I’ve written about whether you should stay with Santander when the fee rises to £5 a month in January. For me it doesn’t make sense to stay as the cashback on bills was unlikely to cover the cost.
It’s a different story with the new RBS/ Natwest Reward account and I plan to open a account to take advantage. I’ve worked out that I’ll make £5 a month profit on my bills after the fee which is pretty good for doing nothing. It’d be more if I hadn’t negotiated such a good broadband/TV/phone deal.
Here’s a little more info and answers to some questions you might have.
How much does the RBS Reward cost?
It’s £3 a month, so £36 a year. You pay monthly.
What do you get for the £3?
You’ll receive 3% cashback on Direct Debits for:
- Council Tax,
- gas, electricity and water bills,
- broadband, landline and TV bills
- mobile phone bill
So if these bills add up to £100 a month you’ll break even. Any more and you make money. My bills at up to £270 each month so that’s £8 cashback.
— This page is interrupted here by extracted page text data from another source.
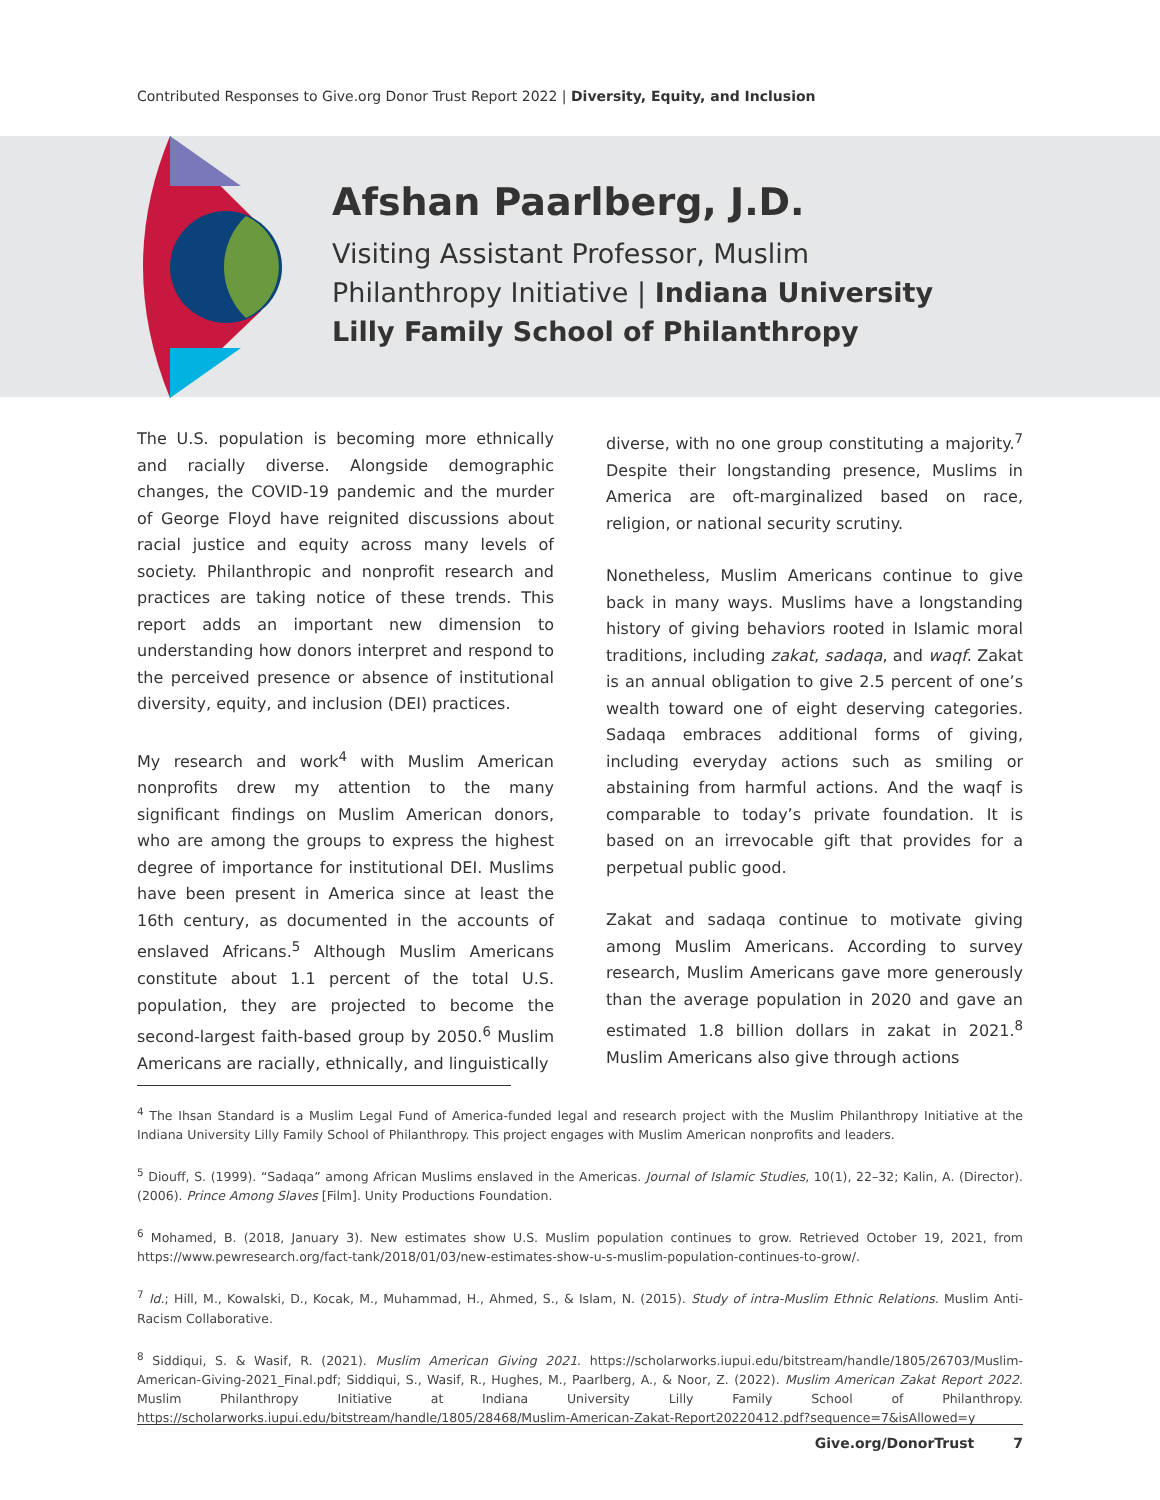Contributed Responses to Give.org Donor Trust Report 2022 | Diversity, Equity, and Inclusion
Afshan Paarlberg, J.D.
Visiting Assistant Professor, Muslim
Philanthropy Initiative | Indiana University
Lilly Family School of Philanthropy
The U.S. population is becoming more ethnically and racially diverse. Alongside demographic changes, the COVID-19 pandemic and the murder of George Floyd have reignited discussions about racial justice and equity across many levels of society. Philanthropic and nonprofit research and practices are taking notice of these trends. This report adds an important new dimension to understanding how donors interpret and respond to the perceived presence or absence of institutional diversity, equity, and inclusion (DEI) practices.
My research and work<sup>4</sup> with Muslim American nonprofits drew my attention to the many significant findings on Muslim American donors, who are among the groups to express the highest degree of importance for institutional DEI. Muslims have been present in America since at least the 16th century, as documented in the accounts of enslaved Africans.<sup>5</sup> Although Muslim Americans constitute about 1.1 percent of the total U.S. population, they are projected to become the second-largest faith-based group by 2050.<sup>6</sup> Muslim Americans are racially, ethnically, and linguistically
diverse, with no one group constituting a majority.<sup>7</sup> Despite their longstanding presence, Muslims in America are oft-marginalized based on race, religion, or national security scrutiny.
Nonetheless, Muslim Americans continue to give back in many ways. Muslims have a longstanding history of giving behaviors rooted in Islamic moral traditions, including zakat, sadaqa, and waqf. Zakat is an annual obligation to give 2.5 percent of one’s wealth toward one of eight deserving categories. Sadaqa embraces additional forms of giving, including everyday actions such as smiling or abstaining from harmful actions. And the waqf is comparable to today’s private foundation. It is based on an irrevocable gift that provides for a perpetual public good.
Zakat and sadaqa continue to motivate giving among Muslim Americans. According to survey research, Muslim Americans gave more generously than the average population in 2020 and gave an estimated 1.8 billion dollars in zakat in 2021.<sup>8</sup> Muslim Americans also give through actions
<sup>4</sup> The Ihsan Standard is a Muslim Legal Fund of America-funded legal and research project with the Muslim Philanthropy Initiative at the Indiana University Lilly Family School of Philanthropy. This project engages with Muslim American nonprofits and leaders.
<sup>5</sup> Diouff, S. (1999). “Sadaqa” among African Muslims enslaved in the Americas. Journal of Islamic Studies, 10(1), 22–32; Kalin, A. (Director). (2006). Prince Among Slaves [Film]. Unity Productions Foundation.
<sup>6</sup> Mohamed, B. (2018, January 3). New estimates show U.S. Muslim population continues to grow. Retrieved October 19, 2021, from https://www.pewresearch.org/fact-tank/2018/01/03/new-estimates-show-u-s-muslim-population-continues-to-grow/.
<sup>7</sup> Id.; Hill, M., Kowalski, D., Kocak, M., Muhammad, H., Ahmed, S., & Islam, N. (2015). Study of intra-Muslim Ethnic Relations. Muslim Anti-Racism Collaborative.
<sup>8</sup> Siddiqui, S. & Wasif, R. (2021). Muslim American Giving 2021. https://scholarworks.iupui.edu/bitstream/handle/1805/26703/Muslim-American-Giving-2021_Final.pdf; Siddiqui, S., Wasif, R., Hughes, M., Paarlberg, A., & Noor, Z. (2022). Muslim American Zakat Report 2022. Muslim Philanthropy Initiative at Indiana University Lilly Family School of Philanthropy. https://scholarworks.iupui.edu/bitstream/handle/1805/28468/Muslim-American-Zakat-Report20220412.pdf?sequence=7&isAllowed=y
Give.org/DonorTrust 7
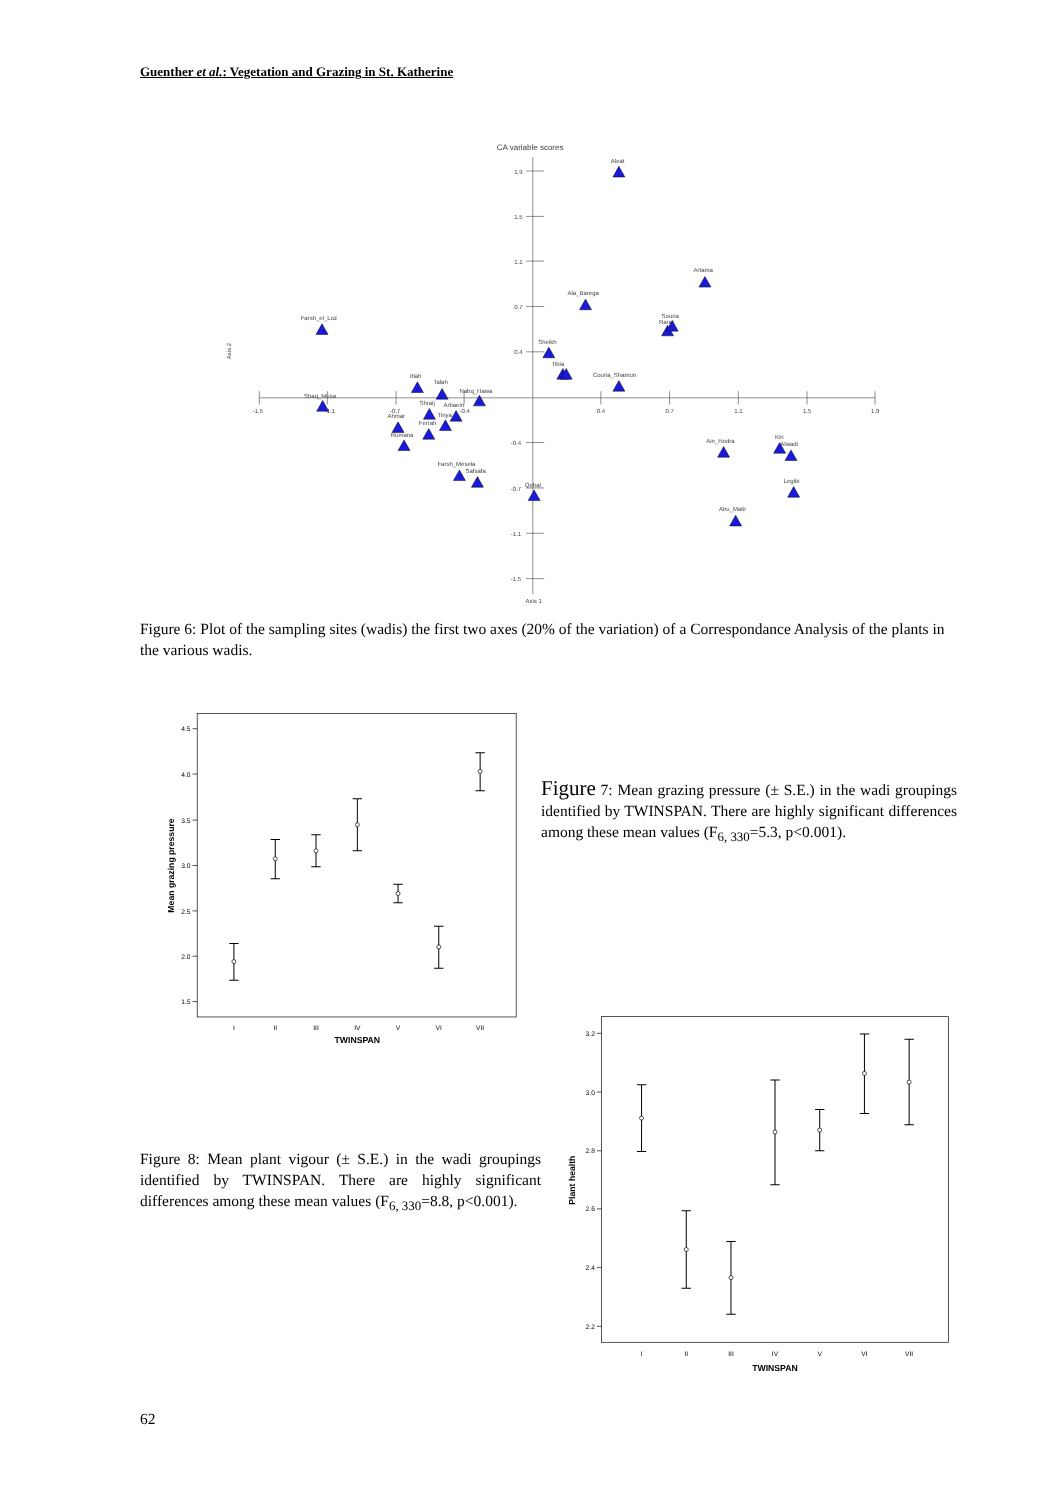Guenther et al.: Vegetation and Grazing in St. Katherine
CA variable scores
1.9
1.5
1.1
0.7
0.4
-0.4
-0.7
-1.1
-1.5
-1.5
-1.1
-0.7
-0.4
0.4
0.7
1.1
1.5
1.9
Axis 1
Axis 2
Aleat
Artama
Ala_Barega
Souria
Rarar
Farsh_el_Loz
Sheikh
Tibia
Couria_Shamun
Itlah
Talah
Nabq_Hawa
Shaq_Musa
Shraij
Arbaein
Tinya
Ahmar
Ferrah
Rumana
Ain_Hodra
Kiri
Alwadi
Farsh_Mesela
Safsafa
Qebal
Legibi
Abu_Matir
Figure 6: Plot of the sampling sites (wadis) the first two axes (20% of the variation) of a Correspondance Analysis of the plants in the various wadis.
4.5
4.0
3.5
3.0
2.5
2.0
1.5
I
II
III
IV
V
VI
VII
TWINSPAN
Mean grazing pressure
Figure 7: Mean grazing pressure (± S.E.) in the wadi groupings identified by TWINSPAN. There are highly significant differences among these mean values (F<sub>6, 330</sub>=5.3, p<0.001).
Figure 8: Mean plant vigour (± S.E.) in the wadi groupings identified by TWINSPAN. There are highly significant differences among these mean values (F<sub>6, 330</sub>=8.8, p<0.001).
3.2
3.0
2.8
2.6
2.4
2.2
I
II
III
IV
V
VI
VII
TWINSPAN
Plant health
62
There’s no cap on what you can earn and as yet no information on whether some companies are excluded.
Do you need to switch?
Nope! You can just apply to open this account, which is what I’ll be doing.
You can earn up to £150 if you instead switch to First Direct, Clydesdale or Yorkshire.
However, using the switching service will transfer all your existing Direct Debit across, which can save a huge amount of time.
Are there any catches?
I plan to use this just for my bills, which means my savings will be elsewhere. It’s really important that you keep an eye on your balance and move enough money in each time your bills are due. If some of them change each month (e.g. mobile usage) it’s worth having small buffer in there just incase.
You don’t need to have any direct debits – though you’ll need them set up to get the cashback – and you don’t need to pay any money in each month.
How to you claim the cashback?
This is a little awkward. Your cashback is moved into a MyRewards section of your online or app banking. Once you reach £5 you can transfer it to your current account, donate it for charity, or exchange the money for vouchers which could be worth more (a bit like Tesco Clubcard points).
What interest do you earn?
Unlike Santander 123 which offers 3% interest on balances between £3,000 and £20,000, you won’t earn any interest on the RBS / Natwest Reward account.
You’ll be better off keeping your savings in a different current account. I’ve got the TSB Classic Plus (5% on £2,000) and plan to open a Lloyds one too (4% on £5,000). If you have a big chunk of cash and want just one account, the Santander 123 is still a good bet.